2007-10-11

Grinding My Gears

Yeah, these bother me as well.


Pet peeves from readers and JS copy editors continue to flow, like so many misplaced modifiers.

  • I could care less. This phrase means the opposite of what the writer or speaker intends, which is could NOT care less. A JS designer caught this error recently on a proof of the editorial page. Sometimes the phrase appears in quotations, however, and we will ask the reporter whether that's what the person said. If it is, we talk about whether paraphrasing the quote is better than letting the person misspeak.
  • Extraneous words and phrases. In order to; in the process of; currently. (Add yours.)
  • Misspellings with words that sound the same. Its/it's is the most insidious, followed by its siblings your/you're, whose/who's and there/their/they're. Spell-check won't flag these words as errors, and the grammar check in many computer programs won't pick them up either. Editors on deadline rely heavily on spell-check. A trick: Make yourself stop and reread the word to make sure it's the right one. I just did.
  • Waiting on instead of waiting for. Our dictionary, "Webster's New World College, Fourth Edition," lists waiting for as the proper expression but also lists waiting on as informal or dialect for waiting for. Is it a regionalism? Where have you heard it used?
  • Exact same instead of the same or exactly alike. "Garner's Modern American Usage" calls exact same "a lazy truncation." "Although exact same is acceptable in informal speech, it's not an expression for polished prose," Garner says.
  • Use of that as a relative pronoun where who is called for. This one would seem a slam dunk, but reference books differ. The Associated Press and The New York Times stylebooks say who is for people and animals that have names, and that is for inanimate objects and animals without names.

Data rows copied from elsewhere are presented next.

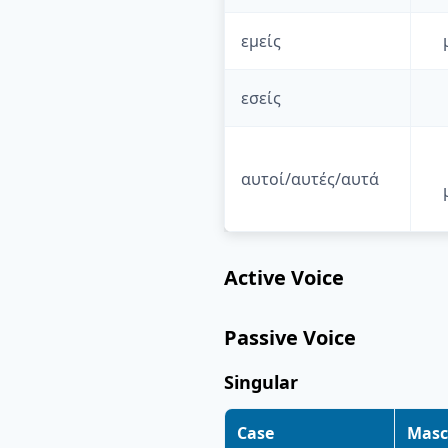
εμείς
εσείς
αυτοί/αυτές/αυτά
Active Voice
Passive Voice
Singular
Case
Masc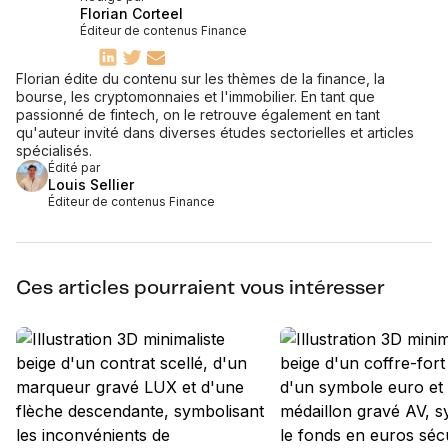
Florian Corteel
Éditeur de contenus Finance
Florian édite du contenu sur les thèmes de la finance, la
bourse, les cryptomonnaies et l'immobilier. En tant que
passionné de fintech, on le retrouve également en tant
qu'auteur invité dans diverses études sectorielles et articles
spécialisés.
Édité par
Louis Sellier
Éditeur de contenus Finance
Ces articles pourraient vous intéresser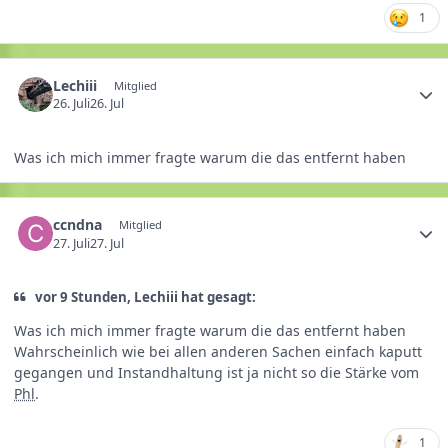
1
Lechiii
Mitglied
26. Juli
26. Jul
Was ich mich immer fragte warum die das entfernt haben
ccndna
Mitglied
27. Juli
27. Jul
vor 9 Stunden, Lechiii hat gesagt:
Was ich mich immer fragte warum die das entfernt haben
Wahrscheinlich wie bei allen anderen Sachen einfach kaputt
gegangen und Instandhaltung ist ja nicht so die Stärke vom
Phl
.
1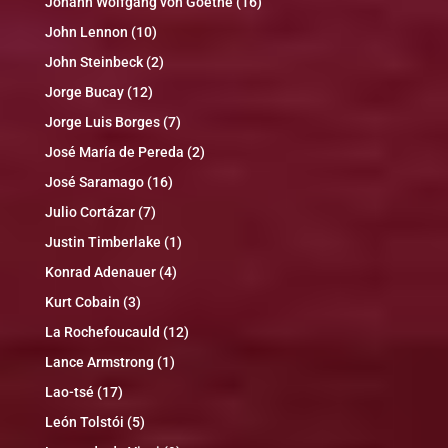
Johann Wolfgang von Goethe
(16)
John Lennon
(10)
John Steinbeck
(2)
Jorge Bucay
(12)
Jorge Luis Borges
(7)
José María de Pereda
(2)
José Saramago
(16)
Julio Cortázar
(7)
Justin Timberlake
(1)
Konrad Adenauer
(4)
Kurt Cobain
(3)
La Rochefoucauld
(12)
Lance Armstrong
(1)
Lao-tsé
(17)
León Tolstói
(5)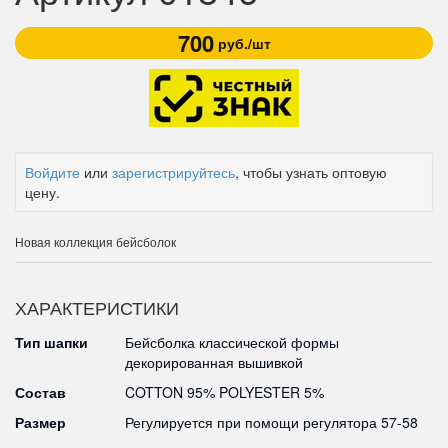
700
руб./шт
Войдите
или
зарегистрируйтесь
, чтобы узнать оптовую
цену.
Новая коллекция бейсболок
ХАРАКТЕРИСТИКИ
Тип шапки
Бейсболка классической формы
декорированная вышивкой
Состав
COTTON 95% POLYESTER 5%
Размер
Регулируется при помощи регулятора 57-58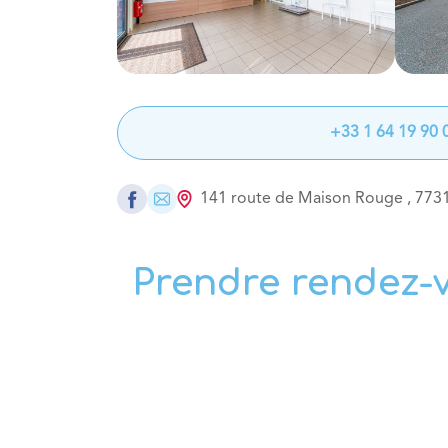
+33 1 64 19 90 
141 route de Maison Rouge
,
773
Prendre rendez-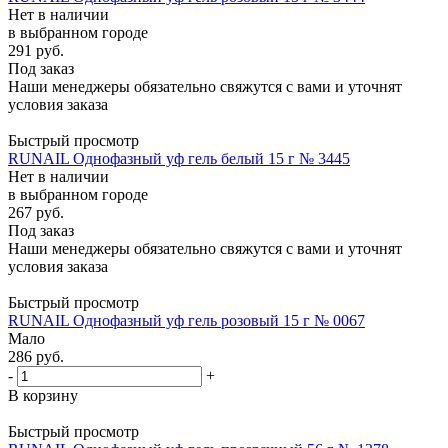
Нет в наличии
в выбранном городе
291
руб.
Под заказ
Наши менеджеры обязательно свяжутся с вами и уточнят
условия заказа
Быстрый просмотр
RUNAIL Однофазный уф гель белый 15 г № 3445
Нет в наличии
в выбранном городе
267
руб.
Под заказ
Наши менеджеры обязательно свяжутся с вами и уточнят
условия заказа
Быстрый просмотр
RUNAIL Однофазный уф гель розовый 15 г № 0067
Мало
286
руб.
-
+
В корзину
Быстрый просмотр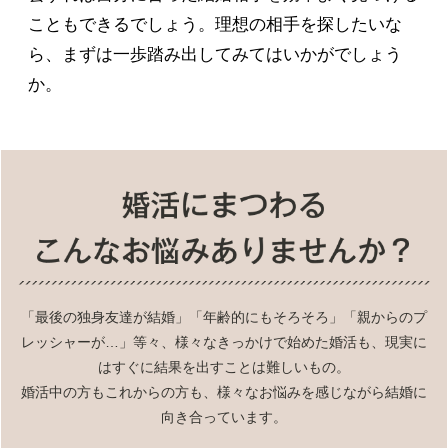
こともできるでしょう。理想の相手を探したいな
ら、まずは一歩踏み出してみてはいかがでしょう
か。
「最後の独身友達が結婚」「年齢的にもそろそろ」「親からのプ
レッシャーが…」等々、様々なきっかけで始めた婚活も、現実に
はすぐに結果を出すことは難しいもの。
婚活中の方もこれからの方も、様々なお悩みを感じながら結婚に
向き合っています。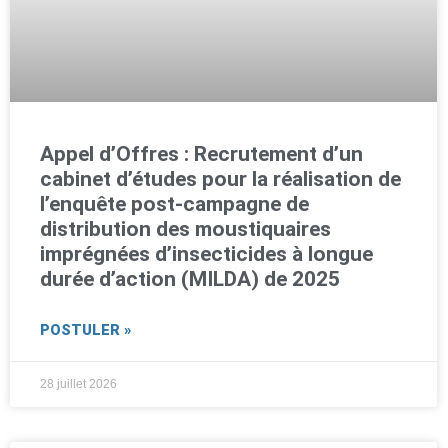
Appel d’Offres : Recrutement d’un
cabinet d’études pour la réalisation de
l’enquête post-campagne de
distribution des moustiquaires
imprégnées d’insecticides à longue
durée d’action (MILDA) de 2025
POSTULER »
28 juillet 2026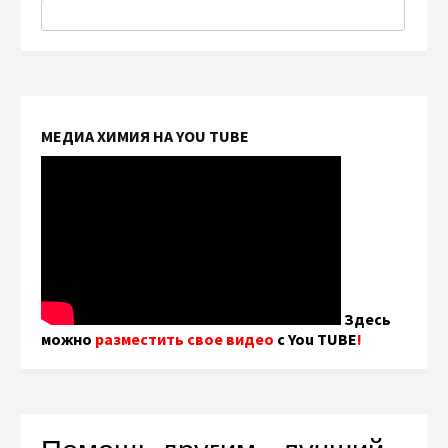
МЕДИА ХИМИЯ НА YOU TUBE
Здесь
можно
разместить свое видео
с You TUBE
!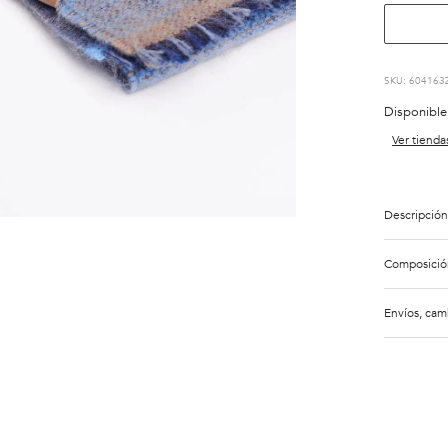
:
604163
Disponible
Ver tienda
Descripción
Composició
Envíos, cam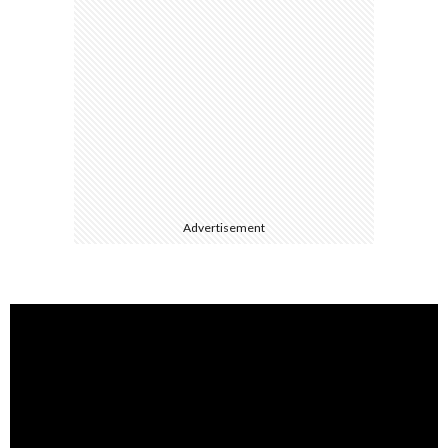
3DS
/
DS
H
ス
Advertisement
WiiU
/
Wii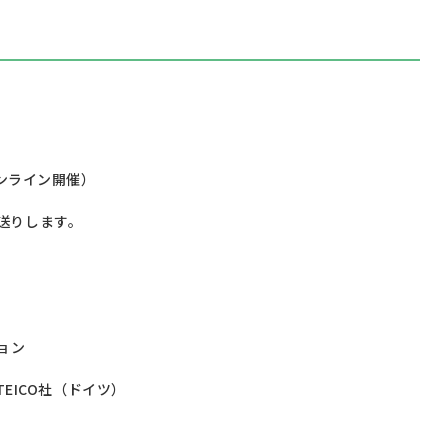
ンライン開催）
りします。
）
ョン
EICO社（ドイツ）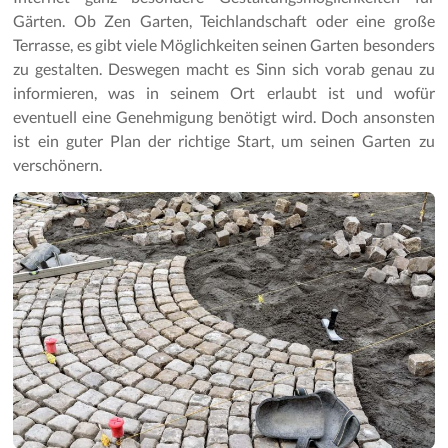
Gartenpflege
Gärten. Ob Zen Garten, Teichlandschaft oder eine große
Terrasse, es gibt viele Möglichkeiten seinen Garten besonders
zu gestalten. Deswegen macht es Sinn sich vorab genau zu
informieren, was in seinem Ort erlaubt ist und wofür
eventuell eine Genehmigung benötigt wird. Doch ansonsten
ist ein guter Plan der richtige Start, um seinen Garten zu
verschönern.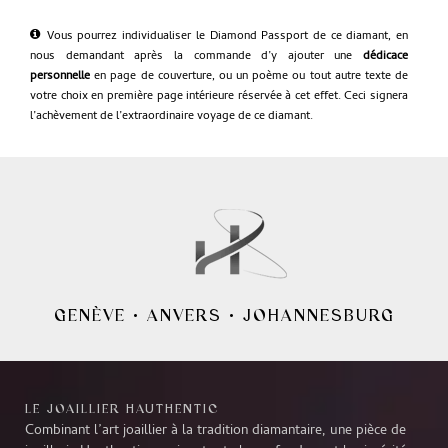
Vous pourrez individualiser le Diamond Passport de ce diamant, en
nous demandant après la commande d’y ajouter une
dédicace
personnelle
en page de couverture, ou un poème ou tout autre texte de
votre choix en première page intérieure réservée à cet effet. Ceci signera
l’achèvement de l’extraordinaire voyage de ce diamant.
GENÈVE
•
ANVERS
•
JOHANNESBURG
LE JOAILLIER HAUTHENTIC
Combinant l’art joaillier à la tradition diamantaire, une pièce de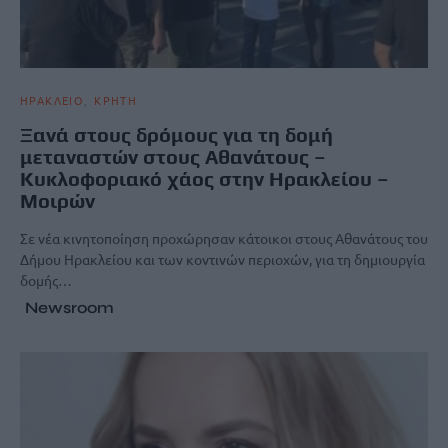
ΗΡΑΚΛΕΙΟ
ΚΡΗΤΗ
Ξανά στους δρόμους για τη δομή
μεταναστών στους Αθανάτους –
Κυκλοφοριακό χάος στην Ηρακλείου –
Μοιρών
Σε νέα κινητοποίηση προχώρησαν κάτοικοι στους Αθανάτους του
Δήμου Ηρακλείου και των κοντινών περιοχών, για τη δημιουργία
δομής…
Newsroom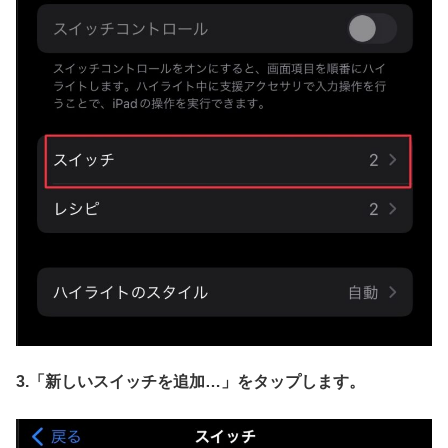
3.「新しいスイッチを追加…」
をタップします。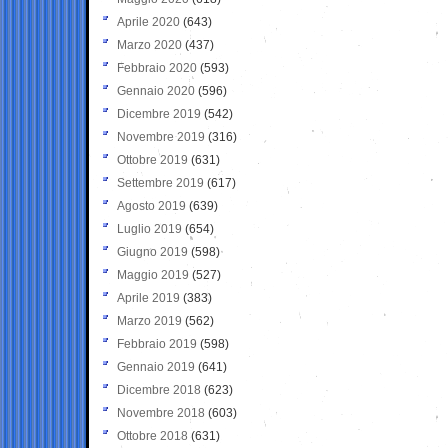
Aprile 2020
(643)
Marzo 2020
(437)
Febbraio 2020
(593)
Gennaio 2020
(596)
Dicembre 2019
(542)
Novembre 2019
(316)
Ottobre 2019
(631)
Settembre 2019
(617)
Agosto 2019
(639)
Luglio 2019
(654)
Giugno 2019
(598)
Maggio 2019
(527)
Aprile 2019
(383)
Marzo 2019
(562)
Febbraio 2019
(598)
Gennaio 2019
(641)
Dicembre 2018
(623)
Novembre 2018
(603)
Ottobre 2018
(631)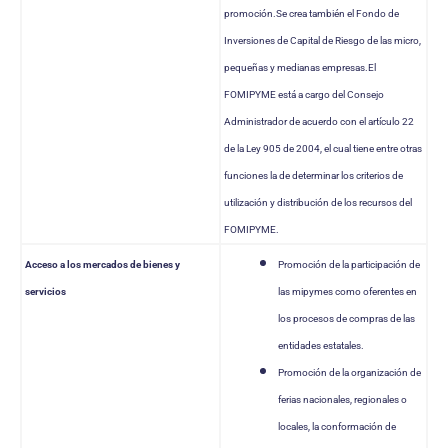
promoción.Se crea también el Fondo de
Inversiones de Capital de Riesgo de las micro,
pequeñas y medianas empresas.El
FOMIPYME está a cargo del Consejo
Administrador de acuerdo con el artículo 22
de la Ley 905 de 2004, el cual tiene entre otras
funciones la de determinar los criterios de
utilización y distribución de los recursos del
FOMIPYME.
Acceso a los mercados de bienes y
Promoción de la participación de
servicios
las mipymes como oferentes en
los procesos de compras de las
entidades estatales.
Promoción de la organización de
ferias nacionales, regionales o
locales, la conformación de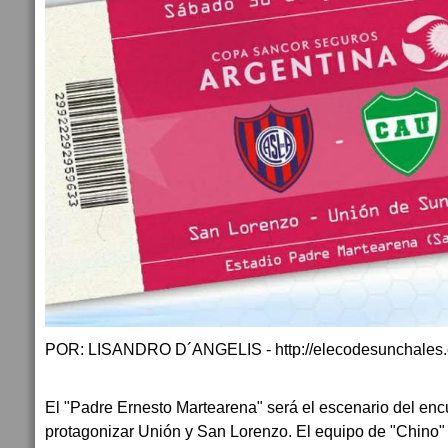
POR: LISANDRO D´ANGELIS - http://elecodesunchales.
El "Padre Ernesto Martearena" será el escenario del enc
protagonizar Unión y San Lorenzo. El equipo de "Chino"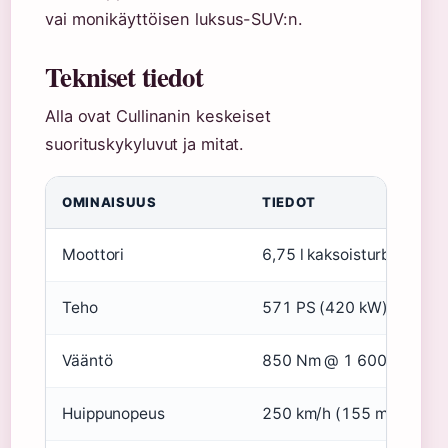
vai monikäyttöisen luksus-SUV:n.
Tekniset tiedot
Alla ovat Cullinanin keskeiset
suorituskykyluvut ja mitat.
OMINAISUUS
TIEDOT
Moottori
6,75 l kaksoisturbo V12
Teho
571 PS (420 kW) @ 5 00
Vääntö
850 Nm @ 1 600 rpm
Huippunopeus
250 km/h (155 mph) rajoi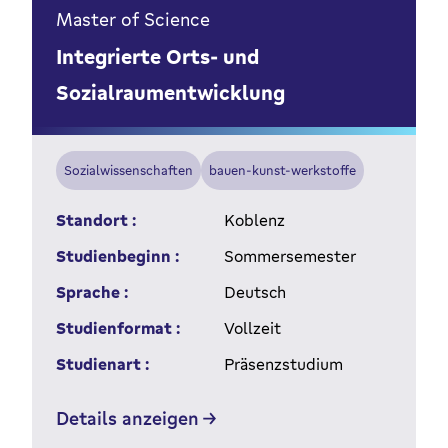
Master of Science
Integrierte Orts- und
Sozialraumentwicklung
Sozialwissenschaften
bauen-kunst-werkstoffe
Standort :
Koblenz
Studienbeginn :
Sommersemester
Sprache :
Deutsch
Studienformat :
Vollzeit
Studienart :
Präsenzstudium
Details anzeigen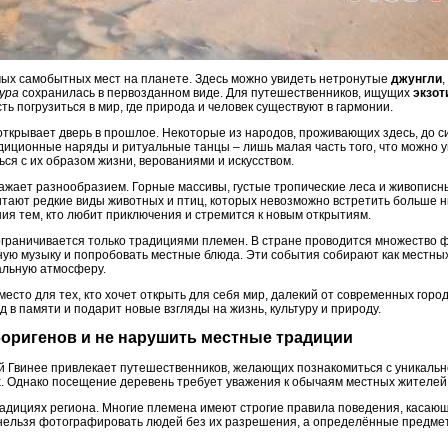
мых самобытных мест на планете. Здесь можно увидеть нетронутые
джунгли
ура
сохранилась в первозданном виде. Для путешественников, ищущих
экзот
ь погрузиться в мир, где природа и человек существуют в гармонии.
крывает дверь в прошлое. Некоторые из народов, проживающих здесь, до с
диционные наряды и ритуальные танцы – лишь малая часть того, что можно у
ся с их образом жизни, верованиями и искусством.
жает разнообразием. Горные массивы, густые тропические леса и живопис
тают редкие виды животных и птиц, которых невозможно встретить больше н
я тем, кто любит приключения и стремится к новым открытиям.
ограничивается только традициями племен. В стране проводится множество ф
ую музыку и попробовать местные блюда. Эти события собирают как местных
альную атмосферу.
есто для тех, кто хочет открыть для себя мир, далекий от современных горо
д в памяти и подарит новые взгляды на жизнь, культуру и природу.
аборигенов и не нарушить местные традиции
й Гвинее привлекает путешественников, желающих познакомиться с уникально
х. Однако посещение деревень требует уважения к обычаям местных жителей
радициях региона. Многие племена имеют строгие правила поведения, касаю
нельзя фотографировать людей без их разрешения, а определённые предмет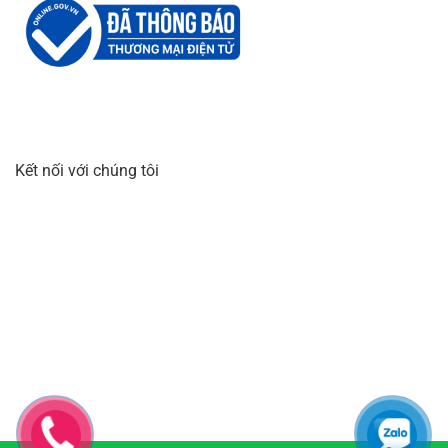
Kết nối với chúng tôi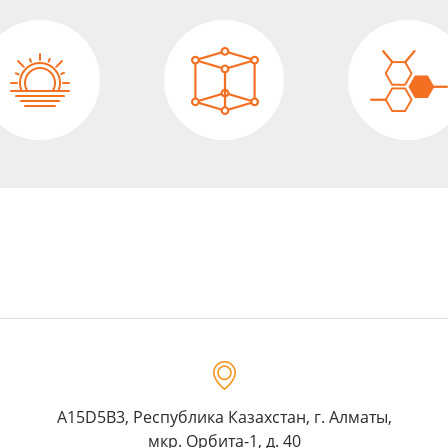
A15D5B3, Республика Казахстан, г. Алматы,
мкр. Орбита-1, д. 40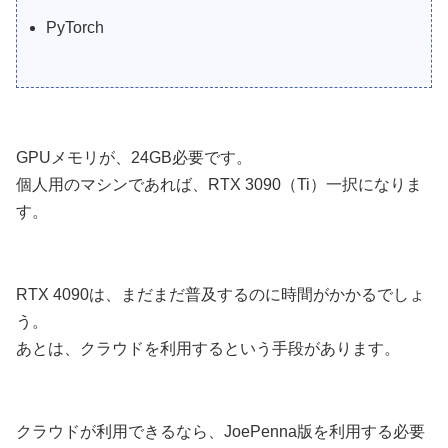
PyTorch
GPUメモリが、24GB必要です。
個人用のマシンであれば、RTX 3090（Ti）一択になりま
す。
RTX 4090は、まだまだ普及するのに時間がかかるでしょ
う。
あとは、クラウドを利用するという手段があります。
クラウドが利用できるなら、JoePenna版を利用する必要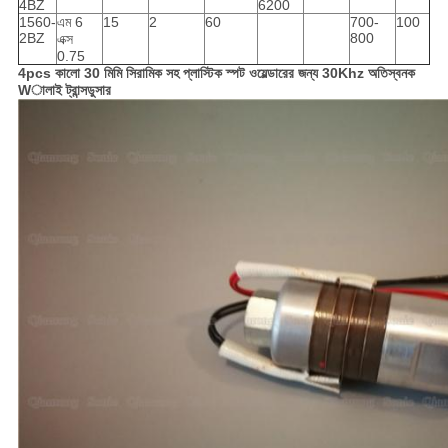
4BZ
6200
1560-
এম 6
15
2
60
700-
100
2BZ
800
এক্স
0.75
4pcs কালো 30 মিমি সিরামিক সহ প্লাস্টিক স্পট ওয়েল্ডারের জন্য 30Khz অতিস্বনক
Wালাই ট্রান্সডুসার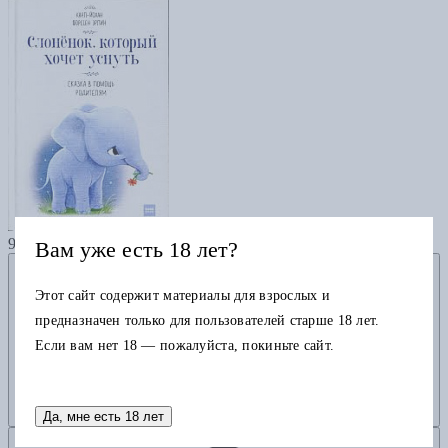
Слоненок, который хочет уснуть
940
Вам уже есть 18 лет?
Добавить в избранное
Этот сайт содержит материалы для взрослых и
предназначен только для пользователей старше 18 лет.
Если вам нет 18 — пожалуйста, покиньте сайт.
Да, мне есть 18 лет
Добавить в корзину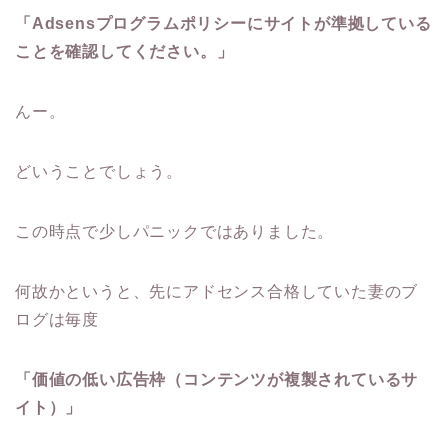
「Adsensプログラムポリシーにサイトが準拠している
ことを確認してください。」
んー。
どいうことでしょう。
この時点で少しパニックではありました。
何故かというと、先にアドセンス合格していた妻のブ
ログは毎度
「価値の低い広告枠（コンテンツが複製されているサ
イト）」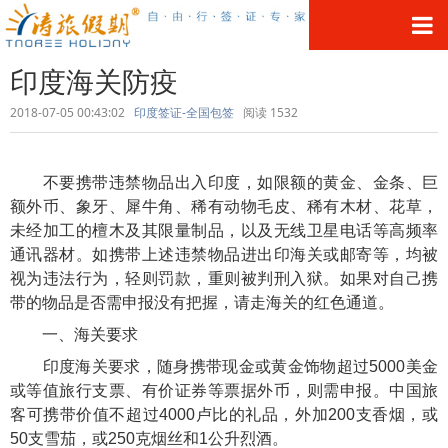
印度海关防疫
2018-07-05 00:43:02
印度签证-全国包签
阅读
1532
不要携带违禁物品出入印度，如限额的黄金、金条、巨
额外币、象牙、犀牛角、稀有动物毛皮、稀有木材、花草，
未经加工的檀木及其限量制品，以及无线卫星电话等高频率
通讯器材。如携带上述违禁物品进出印海关或邮寄等，均被
视为违法行为，轻则罚款，重则被判刑入狱。如果对自己携
带的物品是否需申报没有把握，请走海关的红色通道。
一、海关要求
印度海关要求，随身携带现金或黄金饰物超过5000美金
或等值旅行支票、有价证券等票据外币，则需申报。中国旅
客可携带价值不超过4000卢比的礼品，外加200支香烟，或
50支雪茄，或250克烟丝和1公升烈酒。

I expected Garner to agree, but he does not, saying, "Who is the relative pronoun for human beings (though that is also acceptable)..." Good luck finding a copy editor who agrees, although "The New Fowler's Modern English Usage" says the usage dates back centuries and appears in work by Chaucer, among other literary luminaries.
Exact same bothers me but waiting for is in a Rolling Stones song, so it must be acceptable English. The last one I have to side with Garner -- I was taught that that is acceptable for people but who is preferred.